LlamaIndex Workflows → OpenObserve
Automatically capture step-by-step execution spans for every LlamaIndex Workflow run. LlamaIndex Workflows are event-driven, step-based pipelines built on top of the LlamaIndex core. The OpenInference LlamaIndex instrumentor covers the workflow execution path, emitting spans for each step and any LLM calls within them.
Prerequisites
- Python 3.9+
- An OpenObserve account (cloud or self-hosted)
- Your OpenObserve organisation ID and Base64-encoded auth token
- An OpenAI API key
Installation
pip install openobserve "openinference-instrumentation-llama-index==2.2.4" \
"llama-index-core==0.10.68" "llama-index-llms-openai==0.1.31" \
python-dotenv
Pin llama-index-core to 0.10.68 on Python 3.9. Later versions use X | Y union syntax that requires Python 3.10+.
Configuration
Create a .env file in your project root:
OPENOBSERVE_URL=http://localhost:5080/
OPENOBSERVE_ORG=default
OPENOBSERVE_AUTH_TOKEN=Basic <your_base64_token>
OPENAI_API_KEY=your-openai-api-key
Instrumentation
Call LlamaIndexInstrumentor().instrument() before importing LlamaIndex components. Define your workflow steps normally.

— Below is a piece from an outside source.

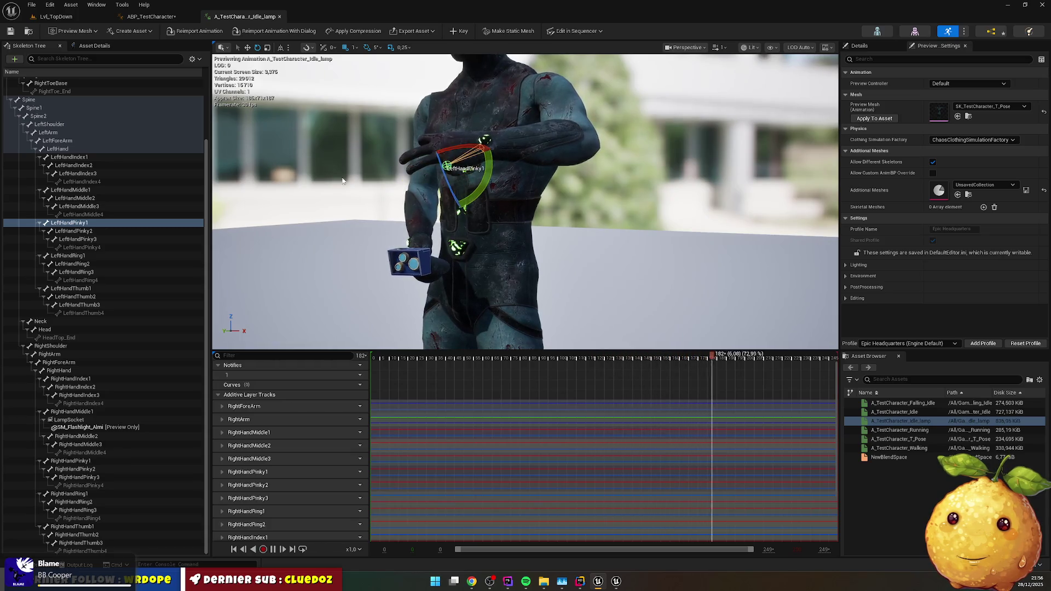
left_click(104, 256)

from dotenv import load_dotenv
load_dotenv()
from openinference.instrumentation.llama_index import LlamaIndexInstrumentor
from openobserve import openobserve_init
LlamaIndexInstrumentor().instrument()
openobserve_init()
import os
import asyncio
from llama_index.core.workflow import Workflow, StartEvent, StopEvent, step, Event
from llama_index.llms.openai import OpenAI
class QuestionEvent(Event):
question: str
class QAWorkflow(Workflow):
@step
async def start(self, ev: StartEvent) -> QuestionEvent:
return QuestionEvent(question=ev.get("question", "What is AI?"))
@step
async def answer(self, ev: QuestionEvent) -> StopEvent:
llm = OpenAI(model="gpt-4o-mini", api_key=os.environ["OPENAI_API_KEY"])
response = await llm.acomplete(f"Answer briefly: {ev.question}")
return StopEvent(result=str(response))
async def main():
workflow = QAWorkflow(timeout=30, verbose=False)
result = await workflow.run(question="Explain distributed tracing in one sentence.")
print(result)
asyncio.run(main())
What Gets Captured
Each workflow run produces a trace with spans for each step and any LLM calls within them:
| Attribute | Description |
|---|---|
openinference_span_kind |
CHAIN for the workflow root and steps, LLM for model calls |
operation_name |
Span name, e.g. OpenAI.acomplete for async LLM calls |
llm_model_name |
Model used inside the LLM step (e.g. gpt-4o-mini) |
llm_prompts |
The prompt string sent to the model |
llm_usage_tokens_input |
Input token count |
llm_usage_tokens_output |
Output token count |
llm_usage_tokens_total |
Total tokens for the LLM call |
llm_usage_cost_input |
Estimated cost of input tokens |
llm_usage_cost_output |
Estimated cost of output tokens |
llm_invocation_parameters |
JSON string of model config (context window, function calling support) |
llm_observation_type |
GENERATION for LLM spans |
gen_ai_response_model |
Model ID returned by the provider |
span_status |
OK or error status |
duration |
Latency per step and for the full workflow |
Viewing Traces
- Log in to OpenObserve and navigate to Traces
- Each workflow run appears as a root span with child spans per step
- Expand the trace to see the step execution order and which step called the LLM
- Filter by
openinference_span_kind=LLMto focus on model calls - Filter by
span_status=ERRORto find failed workflow runs

Next Steps
With LlamaIndex Workflows instrumented, every pipeline run is recorded in OpenObserve. From here you can monitor step latency, track token usage per step, and identify slow or failing steps.